Managing Images

Applies To: Windows Server 2008

You can manage Windows images by using the Windows Deployment Services snap-in or by using WDSUTIL at a command prompt. For more information about using the management tools, see To view the properties of an image right-click the image, and then click Properties. Alternatively, you can run the following command where <ImageName> is the name of the image, <ImageType> is boot or install and <Arch> is x86 or x64:

WDSUTIL.exe /Get-Image /Image:<ImageName> /ImageType:<ImageType> /Architecture:<Arch>

Image types

The main image types used in Windows Deployment Services are install images and boot images.

Image type Description

Install images

Install images are the operating system images that you deploy to the client computer. You can use the default install image (install.wim) located in the \Sources directory on the Windows Vista or Windows Server 2008 DVDs.

In addition, you can build custom install images from reference computers and deploy them to client computers. First, you boot a computer (which has been prepared with Sysprep) into a capture image, then the capture image creates an install image of the computer.

Boot images

Boot images are the images that you boot a client computer into before installing the operating system image. The boot image presents a boot menu that contains the images that users can install onto their computers. These images contain Windows PE 2.0 and the Windows Deployment Services client. You can use the default boot image (boot.wim) that is included in the \Sources directory of the Windows Server 2008 installation media. Except in advanced scenarios (for example, if you need to add drivers to the image), you will not need to modify this file.

You should use only the boot.wim file from the Windows Server 2008 DVD. If you use the boot.wim file from the Windows Vista DVD, you will not be able to use the full functionality of Windows Deployment Services (for example, multicasting).
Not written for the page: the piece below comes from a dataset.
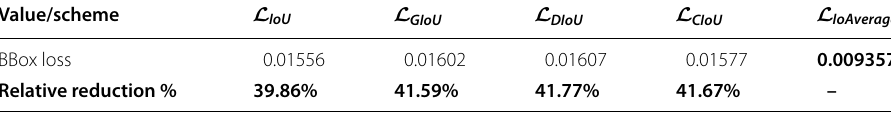
Bold indicates the results obtained by calculating the BBox loss using the method proposed in this paper Relative reduction is calculated based on the bbox loss calculated by the IoAverage scheme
In addition, there are two types of images that you can create from boot images: capture images and discover images.

  • Capture images. Capture images are boot images that launch the Windows Deployment Services Capture Utility instead of Setup. When you boot a reference computer (that has been prepared with Sysprep) into a capture image, a wizard creates an install image of the reference computer and saves it as a .wim file. You can also create media (such as a CD, DVD, or USB drive) that contains a capture image, and then boot a computer from the media. After you create the install image, you can add the image to the server for PXE boot deployment. These images provide an alternative to the command-line utility, ImageX.exe.

  • Discover images. Discover images are boot images that force Setup.exe to launch in Windows Deployment Services mode and then discover a Windows Deployment Services server. These images are typically used to deploy images to computers that are not PXE enabled or that are on networks that do not allow PXE.

    When you create a discover image and save it to media (such as a CD, DVD, or USB drive), you can then boot a computer to the media. The discover image on the media locates a Windows Deployment Services server, and the server deploys the install image to the computer.

    > [!NOTE] > You can configure discover images to target a specific Windows Deployment Services server. This means that if you have multiple servers in your environment, you can create a discover image for each, and then name them based on the name of the server.

Image groups

An image group is a collection of .wim files that share common file resources and security. Servicing an image within an image group (such as applying a hotfix or a service pack or updating files) requires exclusive access to the entire image group. File resources are shared across the image group (single-instanced) even though the metadata of each image resides in a separate physical .wim file. Image groups contain two file types:

  • Res.rwm. Contains the file streams for images as defined in Install.wim, Install2.wim, and WinXP.wim. Note that each image group has its own Res.rwm file.

  • Install.wim. Contains image metadata that describes the content of an operating system image. The actual file resources for the image reside in Res.rwm.

Each image group will have a Res.rwm file created when the first image is added to the image group. All resources for all files reside in Res.rwm. The Res.rwm file is a .wim file that is renamed to differentiate the resource-only .wim file from the metadata .wim files and to speed up image enumeration. Because image enumeration only works on .wim files, the Res.rwm file will be skipped.

The .wim file format uses single-instancing technology, so the disk storage requirements for images within an image group are significantly reduced.